Reseña del autocar nocturno de ida y vuelta de Propeller: el extraño debut como director de John Travolta pregunta a Little & Da poco a cambio

Esta película es un proyecto curioso e inusual. Es la primera vez que John Travolta dirige, una adaptación de una novela que escribió hace años, y es bastante corta: poco más de una hora. La película no tiene mucho drama ni suspenso, y Travolta narra todo, contando la historia como si estuviera recordando su propia infancia. Se proyectó por primera vez en el Festival de Cine de Cannes, pero las opiniones estaban divididas, lo cual no es sorprendente. Para ser honesto, al principio estaba confundido acerca de lo que estaba viendo.

Me tomó un poco de tiempo entenderlo, pero finalmente lo encontré divertido. Es principalmente un viaje al pasado sin un sentido real, y las conversaciones pueden ser un poco torpes. Aún así, tiene un cierto atractivo que crece en ti, tal vez porque eventualmente aprendes a no esperar demasiado. En general, es una forma ligera e inofensiva de pasar el tiempo, y eso es algo bueno, especialmente en comparación con muchos otros entretenimientos nostálgicos que existen.

El autocar nocturno unidireccional de hélice es elegante, vacío y elegante. (Mayormente) agradable

Propeller One-Way Night Coach cuenta la historia de una madre y su hijo en un vuelo a través del país. En diciembre de 1962, Jeff, de ocho años, y su madre, Helen, viajan de Nueva York a California. Helen, una actriz, espera conseguir un papel en Hollywood. Están haciendo el viaje en un avión de hélice que vuela durante la noche, haciendo escala en varias ciudades antes de llegar finalmente a Los Ángeles la tarde siguiente.

Cuando se desarrolla la historia, esta ruta aérea ya se estaba convirtiendo en una cosa del pasado, con el auge de los viajes en jet comercial. Ahora es difícil imaginar lo diferente que solía ser volar. La película de Travolta captura una sensación extraña: es a la vez la maravilla de un primer vuelo, visto a través de los ojos de un niño, y un adulto que recuerda un momento en el que esa experiencia se perdió. El hecho de que no se trate de un niño cualquiera, sino de un niño completamente fascinado por los aviones (que incluso colecciona horarios de líneas aéreas) añade otra capa de complejidad. Al principio, ver el intenso interés personal de alguien presentado como un recuerdo nostálgico compartido puede parecer un poco distante o inusual.

Como fanático del cine, inmediatamente me sentí atraído por la atmósfera de la película, gracias a la actuación de Travolta y esa fantástica apertura animada: realmente captó la vibra retro-futurista de la época. Lo que más me llamó la atención fue la belleza con la que la película utilizó la iluminación, el color y la escenografía para crear este mundo realmente mágico, casi infantil. Honestamente, creo que la película habría sido aún más fuerte si Travolta hubiera dejado que esos elementos visuales contaran más la historia, en lugar de depender tanto de la narración. Sentí que ‘mostrar, no contar’ podría haber llevado este proyecto a otro nivel.

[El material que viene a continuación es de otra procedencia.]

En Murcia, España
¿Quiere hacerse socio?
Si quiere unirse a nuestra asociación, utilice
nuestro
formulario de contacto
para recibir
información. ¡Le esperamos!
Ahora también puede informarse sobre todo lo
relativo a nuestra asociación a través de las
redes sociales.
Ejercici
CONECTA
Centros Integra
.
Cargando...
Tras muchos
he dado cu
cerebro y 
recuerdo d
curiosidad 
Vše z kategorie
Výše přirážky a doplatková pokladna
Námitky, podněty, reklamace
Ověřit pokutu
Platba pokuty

Honestamente, aunque realmente quería que me encantara esta película, tenía algunos problemas que eran difíciles de ignorar. El diálogo a menudo parecía incómodo y antinatural. Hubo momentos en los que Jeff experimentaba algo realmente profundo, como escuchar una conversación sorprendentemente adulta entre pilotos o enterarse de que una azafata era un sobreviviente del Holocausto, y el narrador simplemente nos contaba sobre ello, en lugar de dejarlo respirar. Es algo común en las películas recordar la infancia, pero aquí esos momentos parecían extrañamente inexplorados. Me pareció una oportunidad perdida para decir algo sobre cómo a menudo idealizamos los años 50 o cómo los viajes pueden unir a personas de todos los ámbitos de la vida. En cambio, sentí como si fueran cosas que Jeff recordaba, y eso fue todo.

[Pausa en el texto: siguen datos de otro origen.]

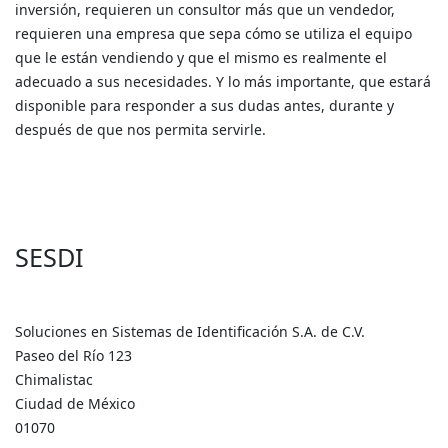
inversión, requieren un consultor más que un vendedor,
requieren una empresa que sepa cómo se utiliza el equipo
que le están vendiendo y que el mismo es realmente el
adecuado a sus necesidades. Y lo más importante, que estará
disponible para responder a sus dudas antes, durante y
después de que nos permita servirle.
SESDI
Soluciones en Sistemas de Identificación S.A. de C.V.
Paseo del Río 123
Chimalistac
Ciudad de México
01070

Esta película realmente captura la sensación de ser un niño y experimentar algo increíblemente importante. Si bien los problemas de la vida rodean al personaje principal, Jeff, se desvanecen en comparación con la pura alegría de su primer viaje en avión. Las azafatas, Liz y Doris, se sienten aliadas, como si fueran los únicos adultos que comprenden lo mágica que es esta experiencia. La película realmente se apoya en este sentimiento a medida que avanza y me hizo disfrutarla aún más.

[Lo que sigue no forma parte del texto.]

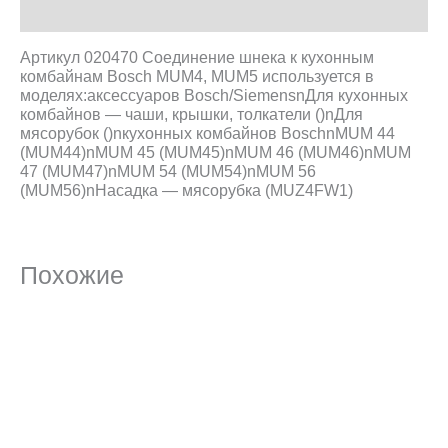
Описание
Артикул 020470 Соединение шнека к кухонным
комбайнам Bosch MUM4, MUM5 используется в
моделях:аксессуаров Bosch/SiemensnДля кухонных
комбайнов — чаши, крышки, толкатели ()nДля
мясорубок ()nкухонных комбайнов BoschnMUM 44
(MUM44)nMUM 45 (MUM45)nMUM 46 (MUM46)nMUM
47 (MUM47)nMUM 54 (MUM54)nMUM 56
(MUM56)nНасадка — мясорубка (MUZ4FW1)
Похожие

Mira, al final me gustó “Propeller One-Way Night Coach”, pero no estoy seguro de decirles a todos que se apresuren a verlo. No fue exactamente una pérdida de tiempo, pero definitivamente no es una película que debes ver. Es sólo que… no es esencial, ¿sabes?

Propeller One-Way Night Coach está disponible para transmitir en Apple TV a partir del viernes 29 de mayo.